In a set of upcoming blog articles, I will take you through some of the design decisions we have taken and the challenges we’re facing in the current and future architecture of our platform. This article outlines the main reasons why we’re moving away from our monolith application setup.
At Sendcloud we run a shipping platform built using technologies like Python, Django, our main database is Postgresql, Redis for caching, and Dramatiq for background tasks.
For many years we embraced the monolith pattern at Sendcloud. For a small start-up with a team of < 20 developers, this was a great way to develop an application. We carefully designed our monolith-first strategy. The simplicity of our stack allowed for fast iterations, trying to get a product-market fit at a rapid pace. The majority of our platform’s code is kept in a single repository, while different domains are divided into Django apps making sure developers didn’t step on each other’s toes. For a long time, a developer could keep the entire code-base in his head.
After all these years we’ve decided to move away from our monolith setup, breaking our platform into smaller services.
- Our main drivers to do so are:
- Decrease complexity and cognitive load for developers,
- Reduce deployment times and risks,
- Allow for different scaling and robustness requirements per service,
- Introduction of new technologies.
Our codebase has grown quite big, although well documented and with extensive test coverage, it’s hard to comprehend the entire code base. Especially for newcomers to our team, the project is getting overwhelmingly big. It’s hard to oversee the impact of changes you’re making or to keep up with changes your colleagues are making. Moving to smaller services allows our teams to move faster and keep an overview of the services they are working on. Implementing strict contracts (APIs), allows teams to efficiently work on these services in parallel.
Each deployment is a potential risk to disrupt our service. We have an extensive continuous integration and deployment setup, currently making 10–15 deployments per day mostly containing a wide range of code changes. Each time, however, we build and deploy our entire platform, even for small changes. With a growing team, the new releases will contain more changes, increasing the risk of deployments and making it harder to relate an error in production to a merge request. All in all, this is causing a waste of valuable computational resources, unnecessary long time to deploy, and this is slowly creating a bottleneck since more developers want to join the merging train or spend more time on triage of errors.
Sendcloud is also rapidly expanding internationally (we launched our product in Spain and Italy this year and will do so in the UK later this year as well), and our customers are active at extended hours. This makes maintenance without impacting our customers harder. Having separate services, databases, and infrastructure for various purposes will allow us to perform maintenance on these services with reduced customer impact. If these separate services are still tightly coupled, the impact of such maintenance will easily cascade through the platform. To improve this robustness it’s key that these services are loosely coupled.

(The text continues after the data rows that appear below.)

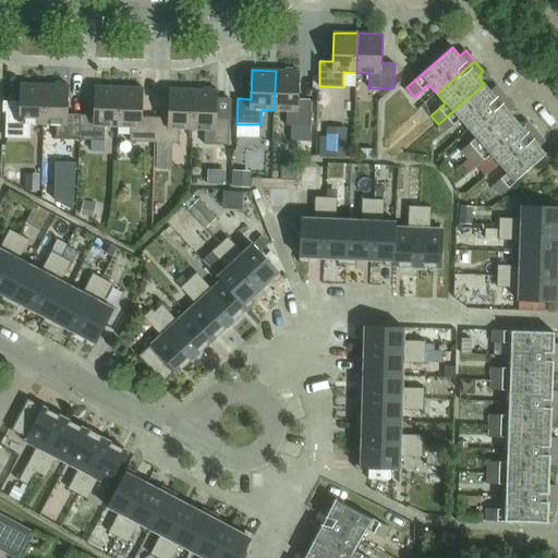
[(311,126),(312,101),(299,100),(300,72),(276,71),(274,110),(287,110),(287,125),(311,126)]
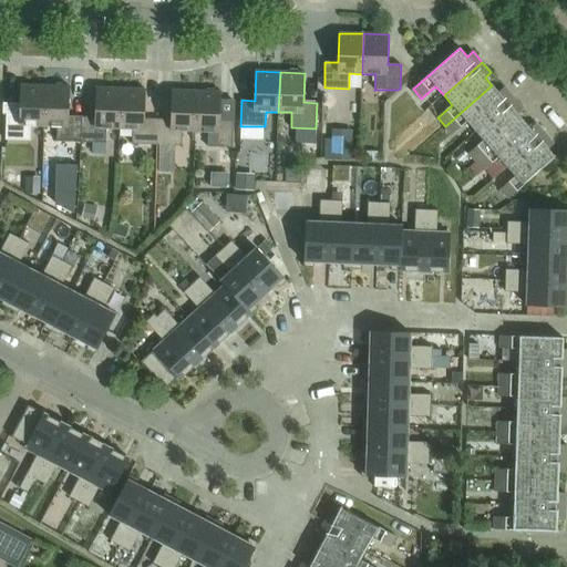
[(44,126),(45,86),(21,85),(20,104),(3,103),(3,114),(7,114),(6,141),(31,141),(31,126),(44,126)]
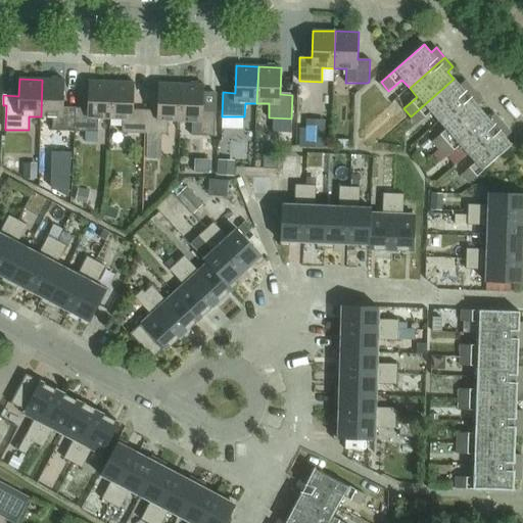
[(454,79),(411,116),(418,124),(431,112),(438,122),(474,90),(465,81),(460,85),(454,79)]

Once the APIs are clearly defined between connecting services, new technologies can be introduced in our stack as well. Sendcloud highly depends on external services, where we make a lot of API calls to these services. Python isn’t necessarily the most efficient tool to handle a lot of blocking IO operations in parallel. Having strictly defined contracts, allows teams to experiment with new technologies, in our case we’re gradually introducing more Go into our stack.
In upcoming articles, more details will be shared on technical decisions we’ve taken. A good read is Sam Newman’s book — Monolith to Microservices, which outlines various patterns on moving from a monolith to a microservices architecture.